Please return every line from the entries that has the string "resume" in it.
(Beginning of Data for this exercise)
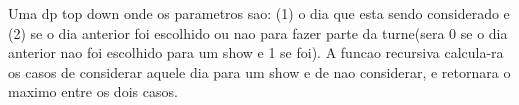 Uma dp top down onde os parametros sao: (1) o dia que esta sendo considerado e (2) se o dia anterior foi escolhido ou nao para fazer parte da turne(sera 0 se o dia anterior nao foi escolhido para um show e 1 se foi). A funcao recursiva calcula-ra os casos de considerar aquele dia para um show e de nao considerar, e retornara o maximo entre os dois casos. 
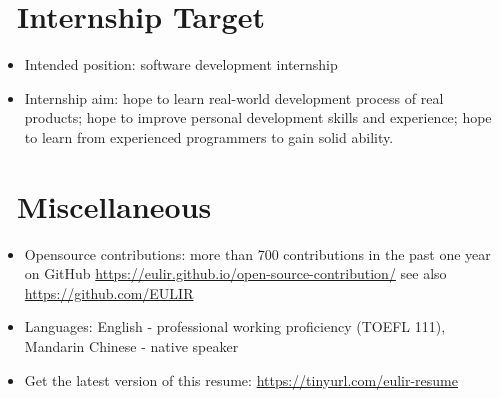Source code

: \documentclass{resume}
\begin{document}
\section{\faUsers\ Internship Target}
\begin{itemize}[parsep=0.5ex]
  \item Intended position: software development internship
  \item Internship aim: hope to learn real-world development process of real products; hope to improve personal development skills and experience; hope to learn from experienced programmers to gain solid ability.
\end{itemize}

\section{\faInfo\ Miscellaneous}
\begin{itemize}[parsep=0.5ex]
  \item Opensource contributions: more than 700 contributions in the past one year on GitHub \url{https://eulir.github.io/open-source-contribution/} 
    see also {\url{https://github.com/EULIR}}
  \item Languages: English - professional working proficiency (TOEFL 111), Mandarin Chinese - native speaker
  \item Get the latest version of this resume: \url{https://tinyurl.com/eulir-resume}
\end{itemize}
\end{document}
(End of Data for this exercise)
■ **Exercise solution**
: \documentclass{resume}
  \item Get the latest version of this resume: \url{https://tinyurl.com/eulir-resume}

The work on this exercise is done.